そう、お花見の時期が来る。彼等ソメイヨシノが一番人間達に注目されるのがこの時期だ。大体、三月半ばから四月の頃と言えばいいだろうか。
開花時期は年によって違うと知っている。また、花が満開になっても人間達の都合で、毎日人が来るとは限らなかったりする。人間には学校やら会社やら家事やらがあるので、土曜日と日曜日以外は忙しい人が多いのだそうだ。
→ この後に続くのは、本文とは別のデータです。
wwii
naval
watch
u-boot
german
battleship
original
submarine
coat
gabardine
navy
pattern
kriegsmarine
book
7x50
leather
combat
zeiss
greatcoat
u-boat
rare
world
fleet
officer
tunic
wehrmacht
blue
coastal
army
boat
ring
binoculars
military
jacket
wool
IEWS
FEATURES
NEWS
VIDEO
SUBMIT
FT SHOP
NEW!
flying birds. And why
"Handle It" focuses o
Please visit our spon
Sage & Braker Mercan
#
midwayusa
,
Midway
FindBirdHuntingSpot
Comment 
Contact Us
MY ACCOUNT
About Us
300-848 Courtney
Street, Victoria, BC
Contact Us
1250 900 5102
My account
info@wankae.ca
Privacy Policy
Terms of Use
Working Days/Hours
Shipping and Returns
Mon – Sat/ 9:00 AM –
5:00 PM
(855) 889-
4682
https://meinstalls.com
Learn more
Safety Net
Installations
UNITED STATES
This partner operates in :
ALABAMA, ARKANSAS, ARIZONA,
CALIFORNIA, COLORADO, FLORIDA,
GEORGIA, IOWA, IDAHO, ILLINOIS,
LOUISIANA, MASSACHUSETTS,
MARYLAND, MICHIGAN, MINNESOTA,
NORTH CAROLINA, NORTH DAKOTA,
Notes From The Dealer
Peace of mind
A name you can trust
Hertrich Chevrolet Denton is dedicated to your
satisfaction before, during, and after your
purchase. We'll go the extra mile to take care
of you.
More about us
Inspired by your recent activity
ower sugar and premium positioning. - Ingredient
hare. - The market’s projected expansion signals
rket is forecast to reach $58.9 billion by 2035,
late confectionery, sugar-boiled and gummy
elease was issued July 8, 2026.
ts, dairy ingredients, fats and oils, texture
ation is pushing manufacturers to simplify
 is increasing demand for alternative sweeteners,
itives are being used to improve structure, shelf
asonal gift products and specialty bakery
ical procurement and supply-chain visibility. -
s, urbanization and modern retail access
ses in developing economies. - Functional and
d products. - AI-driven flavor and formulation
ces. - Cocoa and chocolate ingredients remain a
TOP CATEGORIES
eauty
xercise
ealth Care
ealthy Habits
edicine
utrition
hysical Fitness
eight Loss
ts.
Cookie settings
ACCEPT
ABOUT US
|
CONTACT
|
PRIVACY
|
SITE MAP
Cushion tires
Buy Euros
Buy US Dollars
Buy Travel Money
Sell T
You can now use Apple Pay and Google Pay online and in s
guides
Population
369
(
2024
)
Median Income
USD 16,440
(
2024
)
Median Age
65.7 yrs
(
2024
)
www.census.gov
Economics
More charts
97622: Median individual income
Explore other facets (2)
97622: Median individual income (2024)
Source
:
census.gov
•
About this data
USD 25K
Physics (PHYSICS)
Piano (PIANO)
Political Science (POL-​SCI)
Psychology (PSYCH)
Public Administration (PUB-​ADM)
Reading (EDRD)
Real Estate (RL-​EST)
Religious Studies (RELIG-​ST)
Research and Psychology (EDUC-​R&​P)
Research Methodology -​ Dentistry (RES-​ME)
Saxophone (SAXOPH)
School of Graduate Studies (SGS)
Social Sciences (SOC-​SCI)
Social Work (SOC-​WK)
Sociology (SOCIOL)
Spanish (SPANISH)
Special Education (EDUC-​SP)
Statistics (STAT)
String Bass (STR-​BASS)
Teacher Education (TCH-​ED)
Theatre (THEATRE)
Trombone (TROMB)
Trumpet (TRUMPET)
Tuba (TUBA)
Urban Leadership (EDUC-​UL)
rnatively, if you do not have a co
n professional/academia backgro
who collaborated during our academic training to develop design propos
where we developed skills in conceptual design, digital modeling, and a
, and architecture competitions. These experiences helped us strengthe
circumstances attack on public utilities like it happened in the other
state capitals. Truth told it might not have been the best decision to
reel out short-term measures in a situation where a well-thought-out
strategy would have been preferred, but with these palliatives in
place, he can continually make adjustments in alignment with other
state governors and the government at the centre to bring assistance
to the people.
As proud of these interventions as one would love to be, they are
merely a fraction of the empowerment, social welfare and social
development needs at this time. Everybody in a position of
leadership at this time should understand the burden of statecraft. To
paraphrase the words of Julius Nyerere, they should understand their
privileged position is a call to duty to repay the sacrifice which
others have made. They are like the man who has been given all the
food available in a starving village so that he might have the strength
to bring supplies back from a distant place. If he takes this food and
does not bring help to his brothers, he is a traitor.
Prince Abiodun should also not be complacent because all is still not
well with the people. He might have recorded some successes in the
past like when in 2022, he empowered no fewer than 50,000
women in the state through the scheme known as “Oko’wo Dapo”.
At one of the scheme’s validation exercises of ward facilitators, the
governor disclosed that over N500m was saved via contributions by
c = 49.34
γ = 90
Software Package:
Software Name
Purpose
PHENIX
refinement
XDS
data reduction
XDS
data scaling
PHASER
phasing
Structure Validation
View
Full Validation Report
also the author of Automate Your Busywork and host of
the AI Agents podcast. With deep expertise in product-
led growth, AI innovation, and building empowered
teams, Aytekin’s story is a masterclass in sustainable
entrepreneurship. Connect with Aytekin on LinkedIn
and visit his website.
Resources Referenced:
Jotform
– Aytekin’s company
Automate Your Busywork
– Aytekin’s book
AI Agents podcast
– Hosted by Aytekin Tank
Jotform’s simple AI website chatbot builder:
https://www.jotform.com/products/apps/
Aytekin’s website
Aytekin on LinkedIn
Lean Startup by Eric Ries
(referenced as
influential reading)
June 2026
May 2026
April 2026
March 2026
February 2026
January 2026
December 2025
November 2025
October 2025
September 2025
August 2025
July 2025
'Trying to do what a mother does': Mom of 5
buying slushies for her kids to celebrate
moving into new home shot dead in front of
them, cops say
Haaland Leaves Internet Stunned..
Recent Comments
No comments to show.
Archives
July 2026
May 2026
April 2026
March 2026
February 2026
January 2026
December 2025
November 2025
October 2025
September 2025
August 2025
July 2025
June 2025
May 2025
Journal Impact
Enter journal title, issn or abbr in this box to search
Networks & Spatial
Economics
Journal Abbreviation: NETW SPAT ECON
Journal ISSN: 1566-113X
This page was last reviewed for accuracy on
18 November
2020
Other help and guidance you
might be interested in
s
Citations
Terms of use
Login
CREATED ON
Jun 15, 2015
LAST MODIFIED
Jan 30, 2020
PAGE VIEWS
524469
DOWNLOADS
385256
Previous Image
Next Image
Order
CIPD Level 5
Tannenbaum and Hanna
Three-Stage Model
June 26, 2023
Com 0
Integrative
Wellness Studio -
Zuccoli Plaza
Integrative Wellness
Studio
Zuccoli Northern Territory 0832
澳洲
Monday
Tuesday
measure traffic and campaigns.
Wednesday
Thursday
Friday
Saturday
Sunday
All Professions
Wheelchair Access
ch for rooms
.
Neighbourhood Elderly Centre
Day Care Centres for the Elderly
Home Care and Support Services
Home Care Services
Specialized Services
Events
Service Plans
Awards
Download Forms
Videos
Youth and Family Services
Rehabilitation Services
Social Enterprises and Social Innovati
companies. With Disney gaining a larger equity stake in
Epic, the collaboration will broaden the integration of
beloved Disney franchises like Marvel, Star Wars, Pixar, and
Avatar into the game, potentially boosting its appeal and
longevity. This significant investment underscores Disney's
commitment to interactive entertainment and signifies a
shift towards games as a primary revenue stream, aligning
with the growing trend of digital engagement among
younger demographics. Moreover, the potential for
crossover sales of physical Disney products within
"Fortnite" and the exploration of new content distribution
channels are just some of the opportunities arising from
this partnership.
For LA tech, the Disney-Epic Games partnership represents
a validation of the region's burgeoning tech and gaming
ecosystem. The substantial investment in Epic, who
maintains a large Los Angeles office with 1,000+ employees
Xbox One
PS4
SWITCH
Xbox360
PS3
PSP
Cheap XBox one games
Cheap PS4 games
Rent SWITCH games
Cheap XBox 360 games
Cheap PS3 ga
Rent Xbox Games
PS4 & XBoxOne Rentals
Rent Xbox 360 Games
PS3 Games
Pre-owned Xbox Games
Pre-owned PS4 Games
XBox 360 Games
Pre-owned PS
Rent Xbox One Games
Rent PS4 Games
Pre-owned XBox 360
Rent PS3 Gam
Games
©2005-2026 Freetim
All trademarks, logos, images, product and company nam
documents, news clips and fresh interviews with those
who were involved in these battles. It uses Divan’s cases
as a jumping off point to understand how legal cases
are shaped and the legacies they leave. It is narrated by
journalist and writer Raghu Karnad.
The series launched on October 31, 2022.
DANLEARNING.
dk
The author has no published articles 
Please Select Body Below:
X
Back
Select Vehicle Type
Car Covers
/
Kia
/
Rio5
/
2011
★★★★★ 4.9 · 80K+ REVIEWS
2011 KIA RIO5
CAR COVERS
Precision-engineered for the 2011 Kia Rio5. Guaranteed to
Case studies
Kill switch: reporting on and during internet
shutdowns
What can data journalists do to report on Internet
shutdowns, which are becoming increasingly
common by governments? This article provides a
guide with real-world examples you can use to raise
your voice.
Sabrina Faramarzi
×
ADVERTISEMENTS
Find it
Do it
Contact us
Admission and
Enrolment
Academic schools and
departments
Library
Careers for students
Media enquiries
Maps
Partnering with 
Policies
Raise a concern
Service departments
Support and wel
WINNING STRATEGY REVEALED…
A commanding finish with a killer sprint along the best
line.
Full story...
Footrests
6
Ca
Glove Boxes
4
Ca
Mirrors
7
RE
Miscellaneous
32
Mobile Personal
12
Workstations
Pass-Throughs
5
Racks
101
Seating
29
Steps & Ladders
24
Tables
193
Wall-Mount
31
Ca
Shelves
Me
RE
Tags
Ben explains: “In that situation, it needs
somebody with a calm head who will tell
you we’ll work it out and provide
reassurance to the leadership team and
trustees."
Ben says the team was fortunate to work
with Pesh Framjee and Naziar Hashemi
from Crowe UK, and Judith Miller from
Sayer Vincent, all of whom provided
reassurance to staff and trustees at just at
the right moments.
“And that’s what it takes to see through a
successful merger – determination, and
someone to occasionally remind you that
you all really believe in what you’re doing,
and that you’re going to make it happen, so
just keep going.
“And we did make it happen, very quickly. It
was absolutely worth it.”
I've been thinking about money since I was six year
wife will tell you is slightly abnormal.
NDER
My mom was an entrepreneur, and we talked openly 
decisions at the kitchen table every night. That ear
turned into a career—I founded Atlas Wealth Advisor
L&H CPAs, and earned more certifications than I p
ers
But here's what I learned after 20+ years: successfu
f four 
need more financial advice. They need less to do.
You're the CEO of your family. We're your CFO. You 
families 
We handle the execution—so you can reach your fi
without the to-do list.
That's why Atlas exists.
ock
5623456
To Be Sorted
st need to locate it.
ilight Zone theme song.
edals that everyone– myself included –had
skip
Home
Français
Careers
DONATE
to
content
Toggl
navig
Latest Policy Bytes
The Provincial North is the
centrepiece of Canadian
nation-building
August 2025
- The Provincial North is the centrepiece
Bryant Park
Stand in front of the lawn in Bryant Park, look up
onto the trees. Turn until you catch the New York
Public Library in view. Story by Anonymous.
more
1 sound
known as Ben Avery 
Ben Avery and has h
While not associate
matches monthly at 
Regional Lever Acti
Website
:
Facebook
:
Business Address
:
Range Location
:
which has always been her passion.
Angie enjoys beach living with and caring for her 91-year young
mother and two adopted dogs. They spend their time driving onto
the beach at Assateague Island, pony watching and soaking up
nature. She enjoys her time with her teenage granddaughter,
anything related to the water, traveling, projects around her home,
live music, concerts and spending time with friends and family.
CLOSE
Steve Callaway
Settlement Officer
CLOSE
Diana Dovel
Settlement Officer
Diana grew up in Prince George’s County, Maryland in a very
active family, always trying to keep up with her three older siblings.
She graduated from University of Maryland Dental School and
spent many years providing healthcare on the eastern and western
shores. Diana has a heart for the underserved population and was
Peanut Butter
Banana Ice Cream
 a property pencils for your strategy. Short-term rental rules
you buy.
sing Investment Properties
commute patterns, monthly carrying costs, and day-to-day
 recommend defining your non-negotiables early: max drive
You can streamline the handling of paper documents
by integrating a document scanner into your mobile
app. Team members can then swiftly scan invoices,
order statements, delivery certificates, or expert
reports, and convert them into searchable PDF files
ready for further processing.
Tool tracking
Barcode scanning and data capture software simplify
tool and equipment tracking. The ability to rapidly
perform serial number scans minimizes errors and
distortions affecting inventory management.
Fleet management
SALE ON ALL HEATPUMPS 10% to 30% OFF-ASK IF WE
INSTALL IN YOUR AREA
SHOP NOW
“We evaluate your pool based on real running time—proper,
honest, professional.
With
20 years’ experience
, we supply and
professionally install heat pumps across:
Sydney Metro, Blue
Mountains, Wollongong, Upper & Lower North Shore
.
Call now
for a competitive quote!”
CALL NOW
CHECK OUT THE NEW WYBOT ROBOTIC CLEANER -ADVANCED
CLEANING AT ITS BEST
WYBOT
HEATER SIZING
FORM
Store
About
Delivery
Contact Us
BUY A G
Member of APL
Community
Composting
まあ、最近は働き方も“多様化”してきたらしく、平日が休みの人も増えたみたいだし、仕事を引退した人達なんかは毎日来たりもするけれど。
「あなた、お花見は好き?」
私が尋ねると、桜は“もちろんさ!”と枝を揺らした。
「僕達のことを、人間達がとても大切にしてくれる。綺麗だねと褒めてくれる。とても嬉しいことだよ」
「あなたは、人間に褒められると嬉しいの?」
「うん。僕は人間のことが大好きだからね!」
「……そう」
彼がどんどんテンションを上げていっているのがわかる。桜は、私にとって数少ない話し相手で、友達なのは間違いない。けれど、残念ながらこの点については意見が合わないのだった。
「私は、人間が好きじゃないわ」
現在、この地球を支配しているのは人間だ。そんなことわかっている。でも。
「どうしても、好きになれない理由があるのよ」
多分この気持ちは、桜の彼にはわからないのだろう。